Ветер Трои - стр. 5
Потом гуляли-говорили. Тихонин проголодался; в кармане у него был целый рубль: на пельменную хватило бы обоим, но он молчал, серьезно опасаясь, что, если ей сказать о голоде, она услышит в этом невежливый намек на пирожок с рисом и яйцом. Но Мария сама ему сказала:
«Что-то захотелось есть после купания».
«Я бы тоже съел чего-нибудь», – обрадовался Тихонин. Мария уточнила:
«Я не голодна, но у меня такой метаболизм. Обмен веществ, говоря по-русски». Тихонин промолчал; Мария сама вспомнила о пирожке:
«Я тогда, на станции, вовсе не была голодной. Это такой обмен веществ. Он есть у всех, но у меня он очень быстрый. И я всегда думаю, что хочу есть».
«Я понимаю: как у чаек, – сказал Тихонин. – Они все время голодны, и потому всегда кричат не переставая».
«Я не чайка, – ответила Мария. – Я никогда не кричу, и я не голодна, как я тебе уже сказала. Но у меня метаболизм».
Тихонин не стал спорить и повел ее в пельменную «Дружок».
Как только они встретились опять, на этот раз условившись о встрече, разговор снова зашел о еде, не то чтобы нечаянно, но совсем уж неожиданным образом. Казалось бы, как связана еда с его желанием поцеловать Марию? Тихонин этого не только лишь желал, но заранее сказал себе, что обязательно попробует ее поцеловать; просто попробует, а там пусть будет то, что будет… Поговорили, погуляли где пришлось, и перед тем, как начало темнеть, он взял ее за плечи, повернул к себе – и услышал то, что с заведомым унынием предполагал услышать:
«Не надо, а?..»
Он подавил вздох, но Мария этим не закончила и пояснила прямо:
«Ты не думай, я не против. Но я сегодня ничего не ела, и у меня, наверно, плохой запах изо рта, прости за откровенность. Я не хочу, чтобы ты думал обо мне про запах изо рта».

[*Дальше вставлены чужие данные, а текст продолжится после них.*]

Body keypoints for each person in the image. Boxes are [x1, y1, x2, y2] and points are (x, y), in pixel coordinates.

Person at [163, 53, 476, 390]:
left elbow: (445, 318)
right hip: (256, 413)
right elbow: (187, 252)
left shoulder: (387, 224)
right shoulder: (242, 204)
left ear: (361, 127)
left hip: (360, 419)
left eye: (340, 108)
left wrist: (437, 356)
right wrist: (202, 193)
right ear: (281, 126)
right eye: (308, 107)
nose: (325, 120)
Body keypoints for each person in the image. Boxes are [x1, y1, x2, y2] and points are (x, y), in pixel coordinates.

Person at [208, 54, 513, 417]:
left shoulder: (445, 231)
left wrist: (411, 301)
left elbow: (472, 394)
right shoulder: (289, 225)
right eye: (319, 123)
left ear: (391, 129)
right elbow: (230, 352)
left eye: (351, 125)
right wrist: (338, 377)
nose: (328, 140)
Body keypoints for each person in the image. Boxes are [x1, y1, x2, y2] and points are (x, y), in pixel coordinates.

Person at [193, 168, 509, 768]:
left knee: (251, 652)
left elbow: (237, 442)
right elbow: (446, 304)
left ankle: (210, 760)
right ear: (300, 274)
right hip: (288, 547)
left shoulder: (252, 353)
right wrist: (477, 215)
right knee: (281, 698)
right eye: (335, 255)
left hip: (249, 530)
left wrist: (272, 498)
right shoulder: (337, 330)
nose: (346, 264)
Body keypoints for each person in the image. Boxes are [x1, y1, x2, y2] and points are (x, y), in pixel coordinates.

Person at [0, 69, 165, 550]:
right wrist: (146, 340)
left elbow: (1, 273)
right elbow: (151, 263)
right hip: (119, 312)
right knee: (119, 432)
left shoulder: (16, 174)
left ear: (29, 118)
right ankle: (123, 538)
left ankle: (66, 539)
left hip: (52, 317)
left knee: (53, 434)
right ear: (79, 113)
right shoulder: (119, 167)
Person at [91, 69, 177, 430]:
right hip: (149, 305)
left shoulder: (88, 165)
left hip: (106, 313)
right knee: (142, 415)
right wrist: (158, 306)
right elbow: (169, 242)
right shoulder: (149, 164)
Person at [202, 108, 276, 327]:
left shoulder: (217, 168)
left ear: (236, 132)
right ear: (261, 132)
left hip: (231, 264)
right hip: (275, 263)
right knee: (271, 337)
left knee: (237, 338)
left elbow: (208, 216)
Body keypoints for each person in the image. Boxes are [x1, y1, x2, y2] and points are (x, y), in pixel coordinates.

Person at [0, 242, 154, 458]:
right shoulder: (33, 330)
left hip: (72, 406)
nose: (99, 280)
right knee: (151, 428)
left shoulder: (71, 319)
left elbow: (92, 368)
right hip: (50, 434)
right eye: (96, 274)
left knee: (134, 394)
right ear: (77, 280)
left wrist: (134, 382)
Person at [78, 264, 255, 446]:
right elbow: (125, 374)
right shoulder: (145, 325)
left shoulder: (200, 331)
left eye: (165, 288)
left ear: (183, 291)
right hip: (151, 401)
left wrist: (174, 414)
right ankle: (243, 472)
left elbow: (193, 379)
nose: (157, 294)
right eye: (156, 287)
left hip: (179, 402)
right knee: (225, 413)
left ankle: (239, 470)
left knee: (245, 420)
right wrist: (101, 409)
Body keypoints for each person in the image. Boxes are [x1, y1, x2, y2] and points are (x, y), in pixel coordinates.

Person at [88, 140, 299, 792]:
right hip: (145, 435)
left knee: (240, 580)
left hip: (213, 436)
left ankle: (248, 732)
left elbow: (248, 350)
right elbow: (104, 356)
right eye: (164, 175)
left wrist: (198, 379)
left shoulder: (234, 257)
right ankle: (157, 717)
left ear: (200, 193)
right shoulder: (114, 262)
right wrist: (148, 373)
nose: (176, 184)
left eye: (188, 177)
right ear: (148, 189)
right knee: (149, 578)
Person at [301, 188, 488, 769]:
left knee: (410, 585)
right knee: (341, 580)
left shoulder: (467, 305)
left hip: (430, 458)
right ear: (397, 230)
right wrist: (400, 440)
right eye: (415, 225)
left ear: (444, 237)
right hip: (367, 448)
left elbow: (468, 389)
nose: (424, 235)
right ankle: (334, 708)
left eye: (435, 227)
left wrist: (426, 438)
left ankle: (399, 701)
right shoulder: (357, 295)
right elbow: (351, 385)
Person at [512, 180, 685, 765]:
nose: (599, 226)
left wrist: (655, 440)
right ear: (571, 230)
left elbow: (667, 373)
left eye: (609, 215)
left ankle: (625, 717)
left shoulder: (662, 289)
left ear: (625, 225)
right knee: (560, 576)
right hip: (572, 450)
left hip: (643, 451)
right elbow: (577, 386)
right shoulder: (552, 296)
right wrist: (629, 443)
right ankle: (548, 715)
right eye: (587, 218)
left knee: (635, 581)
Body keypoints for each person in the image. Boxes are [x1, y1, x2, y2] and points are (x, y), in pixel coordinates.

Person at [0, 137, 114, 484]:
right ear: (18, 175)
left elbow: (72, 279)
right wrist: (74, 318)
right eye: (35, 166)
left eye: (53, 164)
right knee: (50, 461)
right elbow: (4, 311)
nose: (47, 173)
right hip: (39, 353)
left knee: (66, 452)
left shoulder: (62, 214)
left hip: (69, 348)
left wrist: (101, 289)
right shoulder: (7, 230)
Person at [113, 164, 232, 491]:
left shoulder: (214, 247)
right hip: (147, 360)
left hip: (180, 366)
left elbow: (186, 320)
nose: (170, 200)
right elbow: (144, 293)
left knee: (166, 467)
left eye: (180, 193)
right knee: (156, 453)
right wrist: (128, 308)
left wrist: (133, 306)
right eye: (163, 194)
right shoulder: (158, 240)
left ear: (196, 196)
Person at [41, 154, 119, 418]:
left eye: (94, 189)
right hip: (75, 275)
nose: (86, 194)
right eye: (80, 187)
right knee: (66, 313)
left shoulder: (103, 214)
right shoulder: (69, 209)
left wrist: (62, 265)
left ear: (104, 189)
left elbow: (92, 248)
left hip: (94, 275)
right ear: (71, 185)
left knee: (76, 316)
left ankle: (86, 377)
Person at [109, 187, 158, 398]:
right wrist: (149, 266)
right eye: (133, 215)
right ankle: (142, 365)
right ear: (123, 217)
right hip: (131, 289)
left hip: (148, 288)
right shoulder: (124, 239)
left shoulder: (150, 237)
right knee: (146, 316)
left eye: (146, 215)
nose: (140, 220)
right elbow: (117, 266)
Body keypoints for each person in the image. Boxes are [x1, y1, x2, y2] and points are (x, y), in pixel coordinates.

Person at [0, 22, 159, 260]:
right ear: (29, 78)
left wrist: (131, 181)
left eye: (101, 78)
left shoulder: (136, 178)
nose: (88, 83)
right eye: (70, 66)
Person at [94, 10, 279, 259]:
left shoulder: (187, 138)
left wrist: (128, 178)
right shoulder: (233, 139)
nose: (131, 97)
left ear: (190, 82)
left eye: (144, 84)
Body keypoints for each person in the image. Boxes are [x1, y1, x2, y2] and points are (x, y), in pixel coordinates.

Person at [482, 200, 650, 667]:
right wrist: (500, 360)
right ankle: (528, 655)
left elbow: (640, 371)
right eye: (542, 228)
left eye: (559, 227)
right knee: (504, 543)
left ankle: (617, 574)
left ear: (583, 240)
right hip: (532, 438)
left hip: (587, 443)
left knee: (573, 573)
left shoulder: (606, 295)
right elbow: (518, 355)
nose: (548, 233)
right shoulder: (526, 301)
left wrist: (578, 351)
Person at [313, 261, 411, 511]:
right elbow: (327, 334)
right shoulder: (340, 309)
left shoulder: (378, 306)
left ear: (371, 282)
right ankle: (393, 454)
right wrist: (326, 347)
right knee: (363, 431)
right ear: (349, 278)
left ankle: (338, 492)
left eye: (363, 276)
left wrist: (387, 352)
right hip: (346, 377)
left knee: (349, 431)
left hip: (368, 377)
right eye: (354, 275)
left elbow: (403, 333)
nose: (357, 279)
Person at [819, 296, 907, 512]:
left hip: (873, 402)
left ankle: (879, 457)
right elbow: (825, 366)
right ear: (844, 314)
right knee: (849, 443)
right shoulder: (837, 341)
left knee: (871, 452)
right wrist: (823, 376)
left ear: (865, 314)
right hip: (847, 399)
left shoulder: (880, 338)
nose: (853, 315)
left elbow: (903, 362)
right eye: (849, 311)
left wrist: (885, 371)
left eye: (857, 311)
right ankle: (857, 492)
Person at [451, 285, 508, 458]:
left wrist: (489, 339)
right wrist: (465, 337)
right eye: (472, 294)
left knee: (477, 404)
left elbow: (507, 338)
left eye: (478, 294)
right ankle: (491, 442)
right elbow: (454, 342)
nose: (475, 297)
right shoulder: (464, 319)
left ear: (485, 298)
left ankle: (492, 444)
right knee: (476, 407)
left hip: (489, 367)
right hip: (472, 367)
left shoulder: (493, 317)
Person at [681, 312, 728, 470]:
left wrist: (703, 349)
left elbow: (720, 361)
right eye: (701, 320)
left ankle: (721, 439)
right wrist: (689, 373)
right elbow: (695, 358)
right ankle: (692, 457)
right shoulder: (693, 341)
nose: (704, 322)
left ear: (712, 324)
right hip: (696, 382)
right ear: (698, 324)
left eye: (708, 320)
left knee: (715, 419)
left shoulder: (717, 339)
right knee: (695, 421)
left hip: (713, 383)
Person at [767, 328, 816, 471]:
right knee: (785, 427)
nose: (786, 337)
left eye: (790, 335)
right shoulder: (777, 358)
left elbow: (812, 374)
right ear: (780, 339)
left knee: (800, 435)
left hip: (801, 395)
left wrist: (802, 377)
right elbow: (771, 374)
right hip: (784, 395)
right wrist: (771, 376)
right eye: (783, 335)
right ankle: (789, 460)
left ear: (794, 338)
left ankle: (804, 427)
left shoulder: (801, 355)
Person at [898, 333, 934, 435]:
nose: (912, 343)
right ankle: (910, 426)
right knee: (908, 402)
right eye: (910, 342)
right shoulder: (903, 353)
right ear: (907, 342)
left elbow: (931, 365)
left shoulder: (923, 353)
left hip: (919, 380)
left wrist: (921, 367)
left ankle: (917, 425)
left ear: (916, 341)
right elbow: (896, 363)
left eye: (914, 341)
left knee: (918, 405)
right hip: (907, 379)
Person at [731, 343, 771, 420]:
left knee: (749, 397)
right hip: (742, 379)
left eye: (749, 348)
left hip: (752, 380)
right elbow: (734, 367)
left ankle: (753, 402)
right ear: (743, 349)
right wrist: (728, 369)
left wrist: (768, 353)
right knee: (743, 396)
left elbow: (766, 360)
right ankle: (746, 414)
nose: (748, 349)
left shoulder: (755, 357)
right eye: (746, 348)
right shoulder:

«Мне это все равно, – успокоил ее Тихонин и вовремя себя поправил: – Я хотел сказать, меня это не пугает. Это же все равно твой запах».
«Зато меня пугает, – мягко воспротивилась Мария. – Сейчас не надо».
«А в щеку?»
«Можно». – И Тихонин осторожно поцеловал Марию в щеку, несильно пахнувшую мылом из ромашки; прильнул и долго так стоял – щекой запоминая почти неосязаемый пух ее щеки. Вот тут у них и вышел разговор о еде. Марии нужно было объясниться, и она, помимо прочего, сказала:
«…Я вообще молчу, а она мне говорит, чтобы я не смела говорить о еде как об искусстве – это мещанство; хотя не знаю, где и у каких мещан эта еда, которая – искусство… Но я ведь ей еще и слова не сказала; я просто хочу есть».
«Но кормит же?» – предположил Тихонин осторожно, понимая, что Мария говорит ему о матери.